**Text provided**:
>>>>
Tourism to the south east Asian nation of Cambodia has grown rapidly over the last decade. There were almost three times as many visitors in 2017 compared to a decade earlier. But many of those confine their trip to Angkor, missing many of the country’s other attractions. Here are Mundana’s picks for must see Cambodia.
No trip to Cambodia should miss out the country’s number one attraction. Angkor flourished between the 9th and 15th centuries and was once the capital of the Khmer Empire. Now, the Angkor Archaeological Park awes visitors from around the globe who flock to see the ancient temples in this lush jungle setting. Once you’ve ticked off the main sights of moated Angkor Wat, the stones of Ta Prohm entwined with fat kapok roots and the serene faces of the Bayon, we recommend you head off the beaten track. Hire a car and driver who will take you to the more distant sights, including the spectacular seven tiered pyramid of Koh Ker.
The Tonle Sap is an easy day excursion from Siem Reap but shows an entirely different side to this charming nation. The lake is fed by water from the Mekong River. When the river is in flood, water is forced back into the lake, making the water level rise spectacularly. As a consequence those who make their living fishing from the lake reside in houses tottering on stilts, or base themselves on houseboats. A visit affords a fascinating insight into their way of life.
<<<<
**Directions**:
A. According to the Cambodia travel text, between which centuries did Angkor flourish?
B. Duplicate the part of the Cambodia travel text that opens with the words containing "The Tonle Sap" and closes with "way of life.".
Work only from the Cambodia travel text.

**Data block**:
>>>>
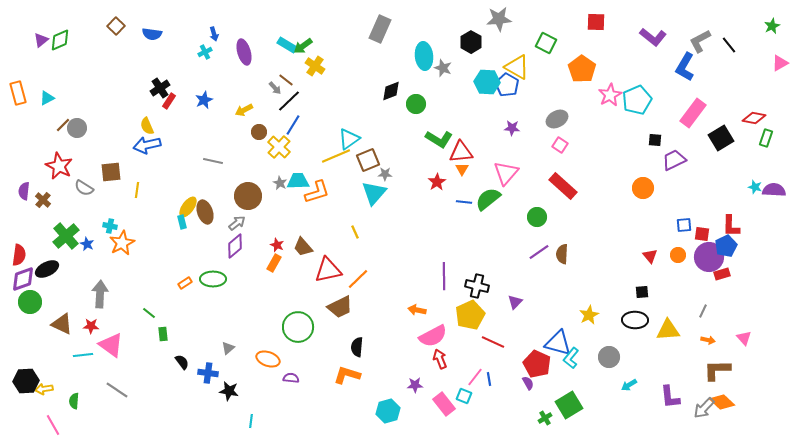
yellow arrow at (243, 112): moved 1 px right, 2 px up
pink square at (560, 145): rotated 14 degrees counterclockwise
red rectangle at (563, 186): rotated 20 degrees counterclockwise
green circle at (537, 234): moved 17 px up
<<<<
**Answers below**:
A. Between the 9th and 15th centuries.

B.
The Tonle Sap is an easy day excursion from Siem Reap but shows an entirely different side to this charming nation. The lake is fed by water from the Mekong River. When the river is in flood, water is forced back into the lake, making the water level rise spectacularly. As a consequence those who make their living fishing from the lake reside in houses tottering on stilts, or base themselves on houseboats. A visit affords a fascinating insight into their way of life.